Who This Helps
This is for product managers who feel stuck choosing between three good experiments. You have data, opinions, and a deadline. The Strategy Basics: Competitive Map course helps you turn that noise into a clear next move.
Mini Case
Meet Ravi. He manages a team that ships features every two weeks. Last quarter, his team ran four experiments. Only one moved the needle — a 12% lift in activation. The other three? Wasted effort. Ravi realized he was guessing which competitor gap to attack. After building a simple competitive map (one of the missions in the course), he saw exactly where his product lost to a specific rival. His next experiment focused on that gap. Result: 7 days to ship, 3% conversion gain.
Do This Now (5 Steps)
- List your top three product questions. Write them down. No editing. Just get them out.
- Pick one competitor that keeps winning deals. Not every logo. Just one.
- Map your strengths against theirs. Use the Differentiation Grid mission from the course. Be honest about where you lose.
- Choose one customer segment wedge. Don't try to serve everyone. Pick the group where your strength matters most.
- Design one experiment that tests that wedge. Keep it small. Measure one metric. Ship in 7 days.
Avoid These Traps
- Trap: Trying to beat every competitor at once. You'll spread your team thin. Focus on one move.
- Trap: Using opinions instead of evidence. The grid needs real data, not gut feels.
- Trap: Skipping the segment wedge. Without it, your experiment targets nobody.

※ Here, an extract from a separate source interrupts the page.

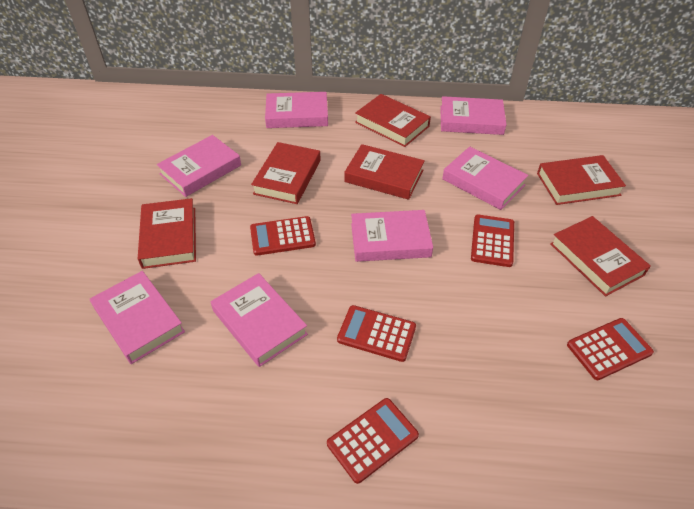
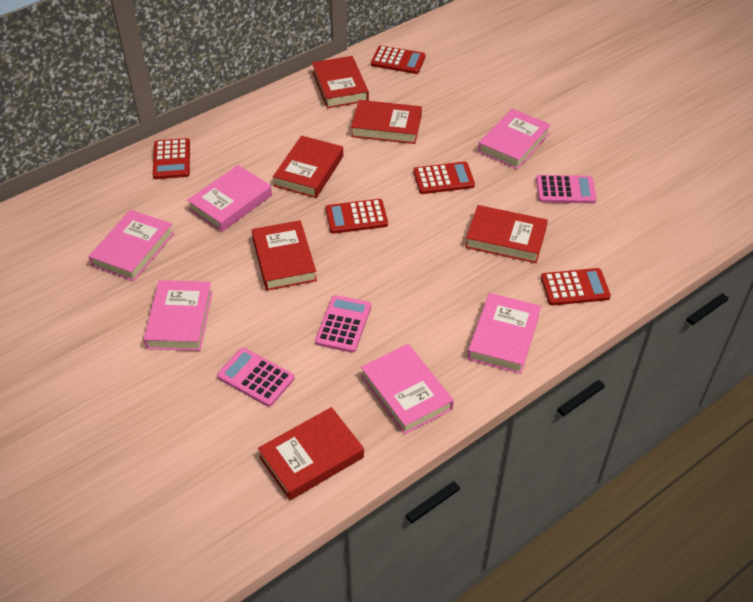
pink book: 7 -> 6
pink calculator: 0 -> 3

- Trap: Running three experiments at the same time. You won't know what worked. Run one, learn, repeat.
Your Win by Friday
By Friday, you will have one clear experiment to run next week. You will know which competitor gap to attack, which customer segment to target, and what metric to watch. No more guessing. Just a measurable decision that moves your product forward. And hey, you might even free up some brain space for lunch.